Comments are your friends. Especially if, after a year of working on a different project, you need to revisit the code you wrote in the first weeks of your PhD. Add a comment to explain any number that you use — whether it’s a physical constant, a number of times to iterate over a process, or a correction factor, there’s a good chance that if you re-use this code in the future or pass it on to someone else, these numbers won’t be clear even if they seem obvious now. Many students inherit code from supervisors, and the process of understanding how it works is infinitely less challenging if it is peppered with explanations. Learn to write useful comments, and you will thank yourself later.
Keeping track of versions of your code is extremely important, especially when code goes from working to broken, or needs to be modified to do something slightly different to the original purpose. A version control system allows you to revert back to the code that worked, or test alternative methods alongside the working version. Git is probably the most used version control system in astronomy, and GitHub is a platform that hosts your code. It’s free for students, and also comes in handy for publishing and sharing code. In my department, we use GitHub to share examples and host a code review, as it allows us all to access and edit our own versions of the same code, without overwriting each others’ changes. This one was a big learning curve for me, but looking back at the horrendously complex lists of files in the disaster-zone that was my previous “version control” solution, I can tell this is going to be really helpful.

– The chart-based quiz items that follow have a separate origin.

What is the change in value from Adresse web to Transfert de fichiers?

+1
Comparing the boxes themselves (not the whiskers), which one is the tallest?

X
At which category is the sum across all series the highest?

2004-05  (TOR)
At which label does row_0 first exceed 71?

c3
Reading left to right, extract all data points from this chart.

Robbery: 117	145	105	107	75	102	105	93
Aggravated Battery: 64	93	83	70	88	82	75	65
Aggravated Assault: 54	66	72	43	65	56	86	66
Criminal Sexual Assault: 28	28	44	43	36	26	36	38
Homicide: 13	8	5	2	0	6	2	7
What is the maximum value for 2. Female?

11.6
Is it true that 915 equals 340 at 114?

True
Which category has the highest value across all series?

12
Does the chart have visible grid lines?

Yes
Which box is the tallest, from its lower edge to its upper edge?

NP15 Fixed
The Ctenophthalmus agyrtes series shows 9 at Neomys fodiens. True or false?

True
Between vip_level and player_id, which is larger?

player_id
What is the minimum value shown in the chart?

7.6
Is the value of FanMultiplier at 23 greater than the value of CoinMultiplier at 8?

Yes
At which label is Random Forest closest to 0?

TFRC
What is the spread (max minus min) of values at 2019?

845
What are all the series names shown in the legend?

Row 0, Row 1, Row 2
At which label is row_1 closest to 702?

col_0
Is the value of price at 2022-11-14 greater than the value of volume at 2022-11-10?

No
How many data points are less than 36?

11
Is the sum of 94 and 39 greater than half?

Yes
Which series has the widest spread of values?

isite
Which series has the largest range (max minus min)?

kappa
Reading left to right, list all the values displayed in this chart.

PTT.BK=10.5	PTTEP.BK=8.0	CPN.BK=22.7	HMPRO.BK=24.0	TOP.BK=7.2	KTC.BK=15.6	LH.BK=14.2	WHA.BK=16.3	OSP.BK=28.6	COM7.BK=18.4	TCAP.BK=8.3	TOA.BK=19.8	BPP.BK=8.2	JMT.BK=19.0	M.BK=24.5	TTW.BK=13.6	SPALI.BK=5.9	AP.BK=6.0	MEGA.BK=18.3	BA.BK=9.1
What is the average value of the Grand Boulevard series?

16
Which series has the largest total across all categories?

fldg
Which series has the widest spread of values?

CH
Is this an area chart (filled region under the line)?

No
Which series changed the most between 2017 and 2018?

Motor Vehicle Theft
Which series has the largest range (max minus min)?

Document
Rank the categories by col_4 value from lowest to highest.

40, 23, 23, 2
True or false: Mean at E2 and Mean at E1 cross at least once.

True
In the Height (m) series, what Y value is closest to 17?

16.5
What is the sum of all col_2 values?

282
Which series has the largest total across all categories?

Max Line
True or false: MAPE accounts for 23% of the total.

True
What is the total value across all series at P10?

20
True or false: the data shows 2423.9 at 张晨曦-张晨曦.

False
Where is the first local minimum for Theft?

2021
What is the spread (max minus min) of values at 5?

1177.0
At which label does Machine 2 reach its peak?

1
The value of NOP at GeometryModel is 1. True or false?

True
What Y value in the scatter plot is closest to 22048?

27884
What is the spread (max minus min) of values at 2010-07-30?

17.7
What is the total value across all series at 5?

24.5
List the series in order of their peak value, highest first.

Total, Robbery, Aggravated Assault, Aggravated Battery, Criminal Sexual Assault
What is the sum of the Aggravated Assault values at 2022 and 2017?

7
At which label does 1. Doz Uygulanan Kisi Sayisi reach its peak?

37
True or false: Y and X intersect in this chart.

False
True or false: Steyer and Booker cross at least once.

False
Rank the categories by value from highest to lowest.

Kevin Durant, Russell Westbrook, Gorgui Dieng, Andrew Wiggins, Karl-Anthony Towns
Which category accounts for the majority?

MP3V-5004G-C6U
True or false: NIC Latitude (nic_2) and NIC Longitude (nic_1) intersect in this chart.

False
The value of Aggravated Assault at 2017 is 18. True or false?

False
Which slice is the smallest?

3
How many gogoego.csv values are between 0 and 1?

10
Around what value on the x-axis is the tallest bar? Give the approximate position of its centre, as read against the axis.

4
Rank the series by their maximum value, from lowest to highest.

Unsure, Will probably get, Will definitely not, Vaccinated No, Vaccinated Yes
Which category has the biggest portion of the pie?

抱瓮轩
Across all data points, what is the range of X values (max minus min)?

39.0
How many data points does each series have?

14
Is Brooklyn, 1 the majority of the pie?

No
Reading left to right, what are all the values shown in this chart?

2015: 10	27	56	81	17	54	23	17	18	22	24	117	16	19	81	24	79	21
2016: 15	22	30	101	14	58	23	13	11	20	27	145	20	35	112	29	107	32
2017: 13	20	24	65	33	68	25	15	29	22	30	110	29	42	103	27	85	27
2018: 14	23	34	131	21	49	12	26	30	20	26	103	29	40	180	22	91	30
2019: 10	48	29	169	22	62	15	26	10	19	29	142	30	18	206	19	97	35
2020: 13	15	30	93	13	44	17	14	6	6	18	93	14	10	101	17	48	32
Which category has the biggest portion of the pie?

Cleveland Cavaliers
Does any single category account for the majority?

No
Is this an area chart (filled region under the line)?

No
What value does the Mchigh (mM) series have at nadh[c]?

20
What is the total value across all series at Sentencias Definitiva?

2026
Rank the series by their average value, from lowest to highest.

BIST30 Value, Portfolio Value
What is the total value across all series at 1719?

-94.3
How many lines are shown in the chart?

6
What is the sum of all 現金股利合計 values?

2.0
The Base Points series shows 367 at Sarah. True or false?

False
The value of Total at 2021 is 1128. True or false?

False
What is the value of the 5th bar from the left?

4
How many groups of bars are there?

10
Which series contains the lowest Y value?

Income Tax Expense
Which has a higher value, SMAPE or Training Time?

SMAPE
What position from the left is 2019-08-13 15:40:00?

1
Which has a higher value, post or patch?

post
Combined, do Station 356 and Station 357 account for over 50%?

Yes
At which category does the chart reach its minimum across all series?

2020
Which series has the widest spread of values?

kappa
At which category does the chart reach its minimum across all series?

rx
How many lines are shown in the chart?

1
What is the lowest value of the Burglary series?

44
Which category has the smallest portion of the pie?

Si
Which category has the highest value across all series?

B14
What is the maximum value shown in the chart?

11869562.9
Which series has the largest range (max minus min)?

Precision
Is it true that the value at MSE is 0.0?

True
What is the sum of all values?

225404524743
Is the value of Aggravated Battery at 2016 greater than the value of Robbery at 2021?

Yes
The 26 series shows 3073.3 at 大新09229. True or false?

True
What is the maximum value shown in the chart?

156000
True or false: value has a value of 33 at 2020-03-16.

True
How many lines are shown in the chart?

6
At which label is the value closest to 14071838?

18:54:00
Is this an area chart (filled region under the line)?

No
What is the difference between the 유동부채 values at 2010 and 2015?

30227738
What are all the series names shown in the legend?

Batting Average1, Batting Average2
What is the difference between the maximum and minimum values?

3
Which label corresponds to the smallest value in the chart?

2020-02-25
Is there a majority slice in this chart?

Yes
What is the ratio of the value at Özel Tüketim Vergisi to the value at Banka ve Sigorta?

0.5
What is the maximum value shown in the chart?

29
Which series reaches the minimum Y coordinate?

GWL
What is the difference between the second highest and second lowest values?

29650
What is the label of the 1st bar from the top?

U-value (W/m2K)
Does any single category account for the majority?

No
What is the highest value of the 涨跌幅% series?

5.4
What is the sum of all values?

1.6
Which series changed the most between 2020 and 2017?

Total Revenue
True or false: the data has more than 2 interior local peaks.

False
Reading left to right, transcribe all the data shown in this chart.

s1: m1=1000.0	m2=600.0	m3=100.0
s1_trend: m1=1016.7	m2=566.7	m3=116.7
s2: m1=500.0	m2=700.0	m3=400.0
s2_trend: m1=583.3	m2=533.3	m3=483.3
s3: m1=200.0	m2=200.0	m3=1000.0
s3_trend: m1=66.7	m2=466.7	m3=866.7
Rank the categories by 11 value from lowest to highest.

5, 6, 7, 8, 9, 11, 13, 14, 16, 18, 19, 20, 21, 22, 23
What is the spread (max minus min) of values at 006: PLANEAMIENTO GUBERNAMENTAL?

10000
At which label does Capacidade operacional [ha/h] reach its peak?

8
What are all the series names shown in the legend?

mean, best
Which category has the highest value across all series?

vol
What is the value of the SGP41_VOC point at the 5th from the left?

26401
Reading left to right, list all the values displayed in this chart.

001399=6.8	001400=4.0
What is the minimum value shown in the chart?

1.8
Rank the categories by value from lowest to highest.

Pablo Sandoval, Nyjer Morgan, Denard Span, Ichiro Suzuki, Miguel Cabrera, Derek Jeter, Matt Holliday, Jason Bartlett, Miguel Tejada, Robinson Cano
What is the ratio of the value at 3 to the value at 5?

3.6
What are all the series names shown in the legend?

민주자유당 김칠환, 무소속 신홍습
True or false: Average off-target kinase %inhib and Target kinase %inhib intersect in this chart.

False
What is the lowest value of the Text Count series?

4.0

One of the reasons that Python is so widely used is that its users have written a multitude of useful packages — additional tools that you can install for specific purposes. Numpy and Scipy are examples of such packages that are indispensable if you’re doing anything involving maths and statistics, and Astropy is one which can do almost any task involving astronomical data. However, packages are updated as they are developed, and so code that is written using one version of a package can cease to function if it is run using a different version. If you want to share your code, or run it on different computers, a package management system like Anaconda can create an “environment” of all the correct versions so that everything functions as it should. Here’s a useful guide to getting set up.
The tools that you choose to use will depend very much on your project, but these are some of the strategies that I use to help keep track of my code, and organise my work better.
Thanks to all the advice from PhD students at the University of Hertfordshire in putting together this article!